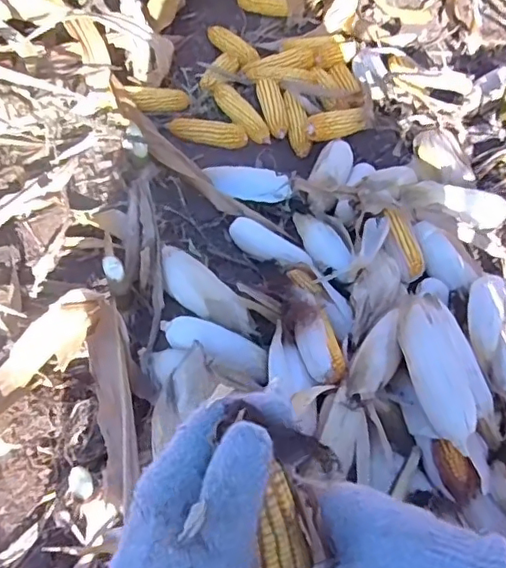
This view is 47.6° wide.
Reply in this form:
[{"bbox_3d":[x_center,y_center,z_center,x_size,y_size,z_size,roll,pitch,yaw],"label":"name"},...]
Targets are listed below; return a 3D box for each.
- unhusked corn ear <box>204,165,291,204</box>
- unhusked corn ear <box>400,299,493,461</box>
[{"bbox_3d":[-0.010,-0.201,1.143,0.175,0.039,0.054,10,55,6],"label":"unhusked corn ear"},{"bbox_3d":[0.273,0.114,0.802,0.116,0.083,0.218,-12,56,-10],"label":"unhusked corn ear"}]

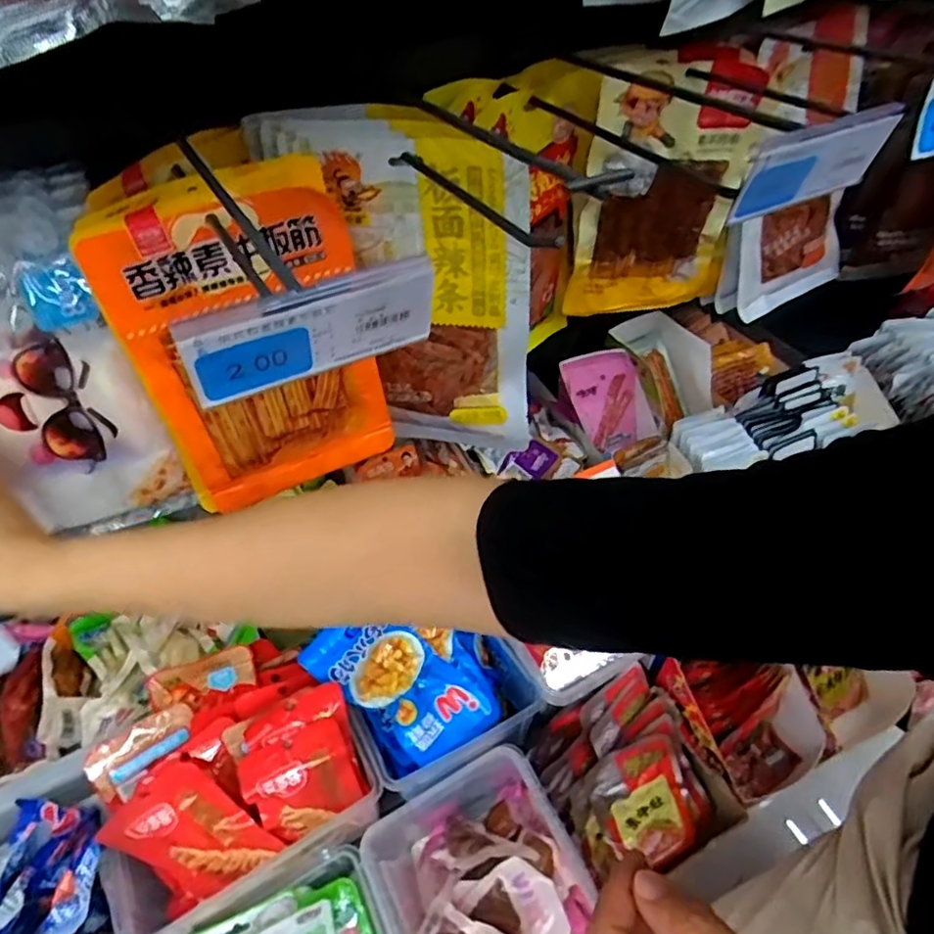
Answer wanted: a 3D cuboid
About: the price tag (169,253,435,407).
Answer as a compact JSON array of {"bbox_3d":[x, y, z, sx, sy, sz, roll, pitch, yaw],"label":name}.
=======
What this task involves
With the pictures omitted, reproduce the records in full and exactly.

Answer for the task
This view is 47.6° wide.
Reply in this form:
[{"bbox_3d":[x_center,y_center,z_center,x_size,y_size,z_size,roll,pitch,yaw],"label":"name"},...]
Targets are listed below; return a 3D box for each.
- unhusked corn ear <box>204,165,291,204</box>
- unhusked corn ear <box>400,299,493,461</box>
[{"bbox_3d":[-0.010,-0.201,1.143,0.175,0.039,0.054,10,55,6],"label":"unhusked corn ear"},{"bbox_3d":[0.273,0.114,0.802,0.116,0.083,0.218,-12,56,-10],"label":"unhusked corn ear"}]

Answer wanted: a 3D cuboid
About: the price tag (169,253,435,407).
Answer as a compact JSON array of {"bbox_3d":[x, y, z, sx, sy, sz, roll, pitch, yaw],"label":name}.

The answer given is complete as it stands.